◆ **TASK TO CARRY OUT**: Return each of the rows below unchanged, character for character.

◆ **DATA RECORDS**:
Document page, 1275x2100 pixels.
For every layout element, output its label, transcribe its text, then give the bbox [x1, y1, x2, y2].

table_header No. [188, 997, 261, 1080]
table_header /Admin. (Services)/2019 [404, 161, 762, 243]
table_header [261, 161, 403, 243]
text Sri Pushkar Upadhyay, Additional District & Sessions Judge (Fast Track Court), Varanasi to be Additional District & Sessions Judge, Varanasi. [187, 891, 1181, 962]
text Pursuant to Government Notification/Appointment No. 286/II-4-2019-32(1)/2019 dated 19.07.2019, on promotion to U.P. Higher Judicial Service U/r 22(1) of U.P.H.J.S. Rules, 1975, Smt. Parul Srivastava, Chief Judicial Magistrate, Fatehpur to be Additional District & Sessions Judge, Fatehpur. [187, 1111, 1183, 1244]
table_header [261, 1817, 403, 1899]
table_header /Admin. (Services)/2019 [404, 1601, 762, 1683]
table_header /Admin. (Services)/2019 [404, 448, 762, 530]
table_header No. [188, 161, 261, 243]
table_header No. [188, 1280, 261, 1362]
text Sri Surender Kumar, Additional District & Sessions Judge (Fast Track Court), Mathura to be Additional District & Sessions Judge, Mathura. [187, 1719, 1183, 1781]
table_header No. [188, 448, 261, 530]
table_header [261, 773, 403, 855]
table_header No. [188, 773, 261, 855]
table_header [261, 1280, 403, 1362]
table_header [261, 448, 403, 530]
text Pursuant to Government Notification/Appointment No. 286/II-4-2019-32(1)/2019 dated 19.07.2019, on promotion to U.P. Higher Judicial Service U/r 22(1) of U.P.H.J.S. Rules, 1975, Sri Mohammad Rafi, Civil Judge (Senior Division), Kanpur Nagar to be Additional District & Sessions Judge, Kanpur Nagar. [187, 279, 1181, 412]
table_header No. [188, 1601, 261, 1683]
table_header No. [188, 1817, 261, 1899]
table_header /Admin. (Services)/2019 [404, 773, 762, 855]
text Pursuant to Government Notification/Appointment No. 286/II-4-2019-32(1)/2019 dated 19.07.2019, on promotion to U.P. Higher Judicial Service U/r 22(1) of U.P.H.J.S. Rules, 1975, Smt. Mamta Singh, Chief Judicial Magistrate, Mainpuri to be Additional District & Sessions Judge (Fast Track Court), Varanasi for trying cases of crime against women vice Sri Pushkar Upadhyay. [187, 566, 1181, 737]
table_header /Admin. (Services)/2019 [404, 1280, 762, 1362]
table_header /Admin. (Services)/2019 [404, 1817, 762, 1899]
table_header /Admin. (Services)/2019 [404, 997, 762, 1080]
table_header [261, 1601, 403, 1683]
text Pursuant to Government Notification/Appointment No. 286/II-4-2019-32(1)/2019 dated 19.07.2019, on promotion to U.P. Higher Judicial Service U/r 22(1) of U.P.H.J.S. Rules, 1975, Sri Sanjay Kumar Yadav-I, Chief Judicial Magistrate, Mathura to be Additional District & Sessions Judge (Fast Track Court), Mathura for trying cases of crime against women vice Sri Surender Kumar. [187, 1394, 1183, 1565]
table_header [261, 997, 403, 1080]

◆ **ANSWER**:
Document page, 1275x2100 pixels.
For every layout element, output its label, transcribe its text, then give the bbox [x1, y1, x2, y2].

table_header No. [188, 997, 261, 1080]
table_header /Admin. (Services)/2019 [404, 161, 762, 243]
table_header [261, 161, 403, 243]
text Sri Pushkar Upadhyay, Additional District & Sessions Judge (Fast Track Court), Varanasi to be Additional District & Sessions Judge, Varanasi. [187, 891, 1181, 962]
text Pursuant to Government Notification/Appointment No. 286/II-4-2019-32(1)/2019 dated 19.07.2019, on promotion to U.P. Higher Judicial Service U/r 22(1) of U.P.H.J.S. Rules, 1975, Smt. Parul Srivastava, Chief Judicial Magistrate, Fatehpur to be Additional District & Sessions Judge, Fatehpur. [187, 1111, 1183, 1244]
table_header [261, 1817, 403, 1899]
table_header /Admin. (Services)/2019 [404, 1601, 762, 1683]
table_header /Admin. (Services)/2019 [404, 448, 762, 530]
table_header No. [188, 161, 261, 243]
table_header No. [188, 1280, 261, 1362]
text Sri Surender Kumar, Additional District & Sessions Judge (Fast Track Court), Mathura to be Additional District & Sessions Judge, Mathura. [187, 1719, 1183, 1781]
table_header No. [188, 448, 261, 530]
table_header [261, 773, 403, 855]
table_header No. [188, 773, 261, 855]
table_header [261, 1280, 403, 1362]
table_header [261, 448, 403, 530]
text Pursuant to Government Notification/Appointment No. 286/II-4-2019-32(1)/2019 dated 19.07.2019, on promotion to U.P. Higher Judicial Service U/r 22(1) of U.P.H.J.S. Rules, 1975, Sri Mohammad Rafi, Civil Judge (Senior Division), Kanpur Nagar to be Additional District & Sessions Judge, Kanpur Nagar. [187, 279, 1181, 412]
table_header No. [188, 1601, 261, 1683]
table_header No. [188, 1817, 261, 1899]
table_header /Admin. (Services)/2019 [404, 773, 762, 855]
text Pursuant to Government Notification/Appointment No. 286/II-4-2019-32(1)/2019 dated 19.07.2019, on promotion to U.P. Higher Judicial Service U/r 22(1) of U.P.H.J.S. Rules, 1975, Smt. Mamta Singh, Chief Judicial Magistrate, Mainpuri to be Additional District & Sessions Judge (Fast Track Court), Varanasi for trying cases of crime against women vice Sri Pushkar Upadhyay. [187, 566, 1181, 737]
table_header /Admin. (Services)/2019 [404, 1280, 762, 1362]
table_header /Admin. (Services)/2019 [404, 1817, 762, 1899]
table_header /Admin. (Services)/2019 [404, 997, 762, 1080]
table_header [261, 1601, 403, 1683]
text Pursuant to Government Notification/Appointment No. 286/II-4-2019-32(1)/2019 dated 19.07.2019, on promotion to U.P. Higher Judicial Service U/r 22(1) of U.P.H.J.S. Rules, 1975, Sri Sanjay Kumar Yadav-I, Chief Judicial Magistrate, Mathura to be Additional District & Sessions Judge (Fast Track Court), Mathura for trying cases of crime against women vice Sri Surender Kumar. [187, 1394, 1183, 1565]
table_header [261, 997, 403, 1080]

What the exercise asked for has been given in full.